Education Secretary Margaret Spellings took additional steps Thursday to try to combat the impression that her agency has been lax in its oversight of the student loan industry.
In a conference call with reporters, Spellings announced that she had sent a letter to all colleges and universities, lenders and guarantee agencies that participate in the federal guaranteed student loan program, urging them to put in place the "principles" of new regulations the department proposed in June to govern the relationship between colleges and lenders and other aspects of the loan industry. Although the regulations are not set to take effect until next July, under the attenuated process for approving new federal rules, colleges ought to "act now" and "move with dispatch to take the steps necessary this upcoming year" to "adopt the principles embodied in the regulations," Spellings said.
Among other things, the proposed rules the department released in June, which grew from a panel Spellings established last summer to consider new federal regulations, would require colleges’ lists of preferred lenders to contain at least three providers, and to bar from such lists any lender that has offered financial benefits in exchange for inclusion.

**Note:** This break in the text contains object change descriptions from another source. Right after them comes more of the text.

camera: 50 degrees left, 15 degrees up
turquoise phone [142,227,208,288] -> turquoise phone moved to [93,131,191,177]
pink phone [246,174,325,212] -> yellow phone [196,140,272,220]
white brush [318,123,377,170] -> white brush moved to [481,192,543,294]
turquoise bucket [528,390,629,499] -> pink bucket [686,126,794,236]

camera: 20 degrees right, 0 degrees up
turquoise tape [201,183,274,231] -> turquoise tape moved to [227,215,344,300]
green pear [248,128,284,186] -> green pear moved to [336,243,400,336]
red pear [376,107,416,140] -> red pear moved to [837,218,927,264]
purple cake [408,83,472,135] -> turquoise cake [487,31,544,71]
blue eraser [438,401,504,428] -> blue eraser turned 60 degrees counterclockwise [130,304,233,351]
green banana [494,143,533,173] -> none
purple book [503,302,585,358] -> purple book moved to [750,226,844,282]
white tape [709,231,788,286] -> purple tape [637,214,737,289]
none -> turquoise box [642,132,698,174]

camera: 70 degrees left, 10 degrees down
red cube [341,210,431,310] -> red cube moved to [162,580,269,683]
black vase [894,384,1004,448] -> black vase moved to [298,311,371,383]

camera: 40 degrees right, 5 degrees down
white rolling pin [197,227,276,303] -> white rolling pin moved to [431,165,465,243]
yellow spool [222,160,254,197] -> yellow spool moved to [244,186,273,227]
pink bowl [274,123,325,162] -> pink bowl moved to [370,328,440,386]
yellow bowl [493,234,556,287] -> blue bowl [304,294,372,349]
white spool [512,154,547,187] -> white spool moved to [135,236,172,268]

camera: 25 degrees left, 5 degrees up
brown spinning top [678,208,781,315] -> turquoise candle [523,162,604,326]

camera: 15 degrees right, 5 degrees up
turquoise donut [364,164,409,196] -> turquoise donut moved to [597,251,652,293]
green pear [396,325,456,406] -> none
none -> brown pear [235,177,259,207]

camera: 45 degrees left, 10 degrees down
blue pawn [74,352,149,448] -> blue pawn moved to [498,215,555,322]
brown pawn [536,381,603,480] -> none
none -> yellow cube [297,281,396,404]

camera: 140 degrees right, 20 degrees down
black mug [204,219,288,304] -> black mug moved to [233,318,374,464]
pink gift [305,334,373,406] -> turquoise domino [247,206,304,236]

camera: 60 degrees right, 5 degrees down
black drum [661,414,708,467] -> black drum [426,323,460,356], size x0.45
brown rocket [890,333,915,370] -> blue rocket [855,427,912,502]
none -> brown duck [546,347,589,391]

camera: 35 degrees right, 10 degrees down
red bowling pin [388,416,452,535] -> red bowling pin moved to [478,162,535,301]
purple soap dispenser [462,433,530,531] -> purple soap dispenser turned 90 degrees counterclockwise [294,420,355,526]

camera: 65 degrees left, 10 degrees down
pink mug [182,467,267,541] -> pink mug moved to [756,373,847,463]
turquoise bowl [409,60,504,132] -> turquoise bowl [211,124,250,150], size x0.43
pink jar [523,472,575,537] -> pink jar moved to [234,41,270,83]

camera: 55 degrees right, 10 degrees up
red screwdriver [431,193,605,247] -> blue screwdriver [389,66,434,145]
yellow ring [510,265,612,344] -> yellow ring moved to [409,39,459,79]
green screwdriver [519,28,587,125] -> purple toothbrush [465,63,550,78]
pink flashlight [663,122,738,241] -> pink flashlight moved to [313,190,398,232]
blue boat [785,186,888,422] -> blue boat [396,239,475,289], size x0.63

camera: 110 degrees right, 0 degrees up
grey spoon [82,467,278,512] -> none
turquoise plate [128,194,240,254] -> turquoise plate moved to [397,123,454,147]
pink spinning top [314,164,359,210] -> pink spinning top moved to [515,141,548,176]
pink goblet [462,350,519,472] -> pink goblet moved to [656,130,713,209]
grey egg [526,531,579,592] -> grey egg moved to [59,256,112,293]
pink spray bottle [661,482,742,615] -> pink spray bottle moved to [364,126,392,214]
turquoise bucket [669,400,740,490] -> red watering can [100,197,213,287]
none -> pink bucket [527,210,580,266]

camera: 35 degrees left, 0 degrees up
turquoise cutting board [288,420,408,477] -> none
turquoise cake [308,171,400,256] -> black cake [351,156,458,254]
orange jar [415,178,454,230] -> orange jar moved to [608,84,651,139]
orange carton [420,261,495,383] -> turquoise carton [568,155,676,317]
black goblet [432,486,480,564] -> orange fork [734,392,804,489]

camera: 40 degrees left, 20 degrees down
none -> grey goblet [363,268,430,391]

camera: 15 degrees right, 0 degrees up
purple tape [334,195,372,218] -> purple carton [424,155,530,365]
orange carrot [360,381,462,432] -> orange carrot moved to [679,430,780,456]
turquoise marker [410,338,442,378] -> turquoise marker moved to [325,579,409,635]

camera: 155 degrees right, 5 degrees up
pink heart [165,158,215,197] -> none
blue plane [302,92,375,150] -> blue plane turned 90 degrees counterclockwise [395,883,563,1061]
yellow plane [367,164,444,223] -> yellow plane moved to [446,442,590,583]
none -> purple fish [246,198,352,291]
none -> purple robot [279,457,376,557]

The rules also require colleges to disclose the criteria they have used to select lenders on the list; make clear that borrowers have a right to select any lender they wish; prohibit lenders in the guaranteed loan program from offering payments, interest rate reductions, or other inducements to colleges in exchange for loan volume; and prohibit them from providing benefits, including conference attendance or transportation, to college officials.
Because the rules could change before they take effect July 1 -- and, perhaps more importantly, because Congress is now debating Higher Education Act legislation that would make a set of roughly comparable (but not precisely consistent) changes in federal law -- Spellings encouraged college leaders to adopt not the specific steps the department's proposals suggest, but their overarching principles. Her letter described them as:
- To protect the borrower’s choice of lenders.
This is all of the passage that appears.